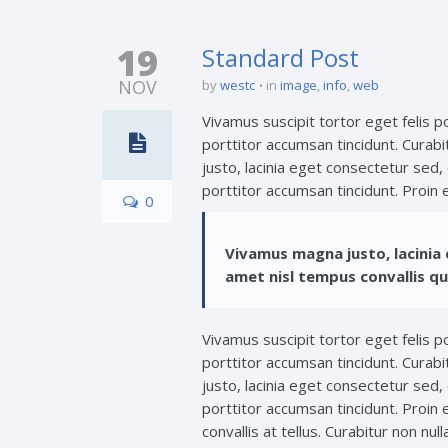
19
Standard Post
NOV
by
westc
in
image
,
info
,
web
Vivamus suscipit tortor eget felis po
porttitor accumsan tincidunt. Curabi
justo, lacinia eget consectetur sed, 
porttitor accumsan tincidunt. Proin e
0
Vivamus magna justo, lacinia e
amet nisl tempus convallis qui
Vivamus suscipit tortor eget felis po
porttitor accumsan tincidunt. Curabi
justo, lacinia eget consectetur sed, 
porttitor accumsan tincidunt. Proin 
convallis at tellus. Curabitur non nul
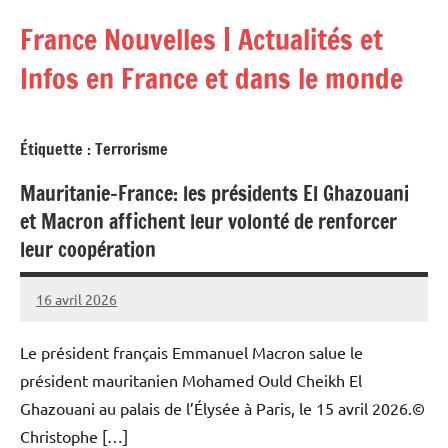
Aller
France Nouvelles | Actualités et
au
contenu
Infos en France et dans le monde
Étiquette :
Terrorisme
Mauritanie-France: les présidents El Ghazouani
et Macron affichent leur volonté de renforcer
leur coopération
16 avril 2026
Admins
Le président français Emmanuel Macron salue le
président mauritanien Mohamed Ould Cheikh El
Ghazouani au palais de l’Élysée à Paris, le 15 avril 2026.©
Christophe […]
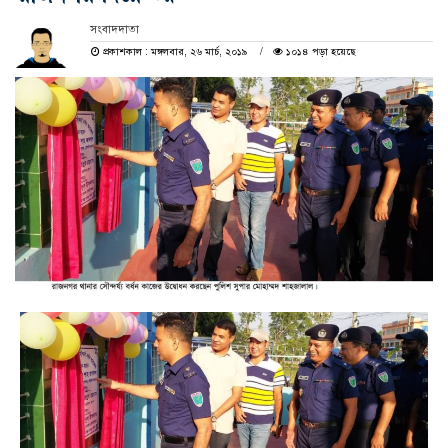
সংবাদদাতা
প্রকাশকাল : মঙ্গলবার, ২৬ মার্চ, ২০১৯
১০১৪ পড়া হয়েছে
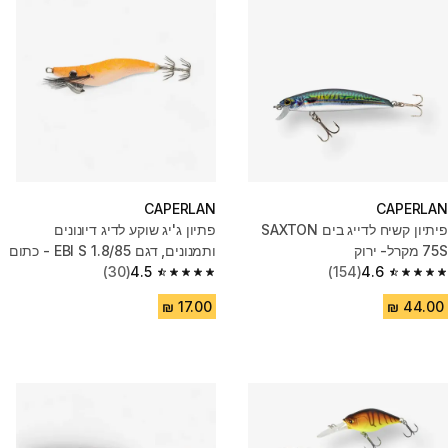
CAPERLAN
CAPERLAN
פיתיון קשיח לדייג בים SAXTON
פתיון ג'יג שוקע לדיג דיונונים
75S מקרל- ירוק
ותמנונים, דגם EBI S 1.8/85 - כתום
(30)
4.5
(154)
4.6
4.5 out of 5 stars from 30 reviews
4.6 out of 5 stars from 154 reviews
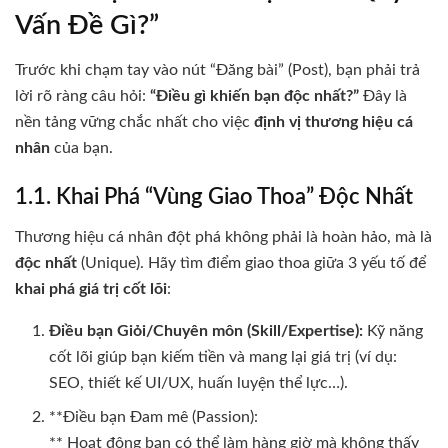
Vấn Đề Gì?”
Trước khi chạm tay vào nút “Đăng bài” (Post), bạn phải trả
lời rõ ràng câu hỏi:
“Điều gì khiến bạn độc nhất?”
Đây là
nền tảng vững chắc nhất cho việc
định vị thương hiệu cá
nhân
của bạn.
1.1. Khai Phá “Vùng Giao Thoa” Độc Nhất
Thương hiệu cá nhân đột phá không phải là hoàn hảo, mà là
độc nhất
(Unique). Hãy tìm điểm giao thoa giữa 3 yếu tố để
khai phá giá trị cốt lõi
:
Điều bạn Giỏi/Chuyên môn (Skill/Expertise):
Kỹ năng
cốt lõi giúp bạn kiếm tiền và mang lại giá trị (ví dụ:
SEO, thiết kế UI/UX, huấn luyện thể lực…).
**Điều bạn Đam mê (Passion):
** Hoạt động bạn có thể làm hàng giờ mà không thấy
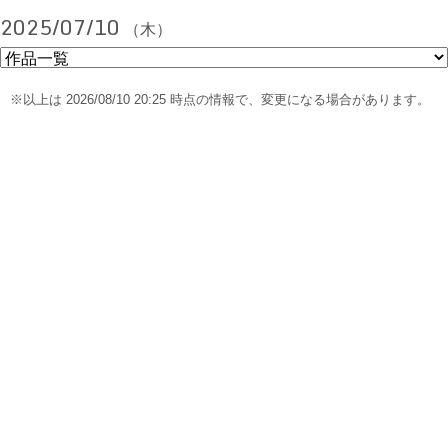
2025/07/10
（木）
※以上は 2026/08/10 20:25 時点の情報で、変更になる場合があります。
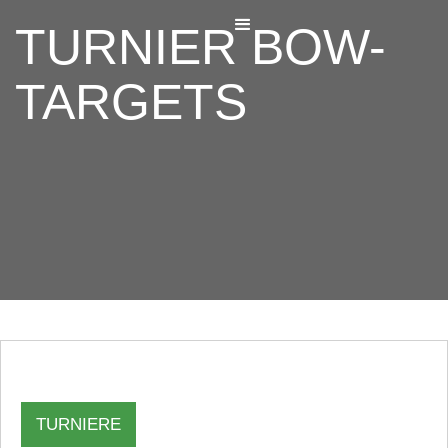
TURNIER BOW-
TARGETS
TURNIERE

□ □ □

Identify every line above that includes the word "nhân", and show those lines.

RESULT OF THIS TASK:
nhân
Thương hiệu cá nhân đột phá không phải là hoàn hảo, mà là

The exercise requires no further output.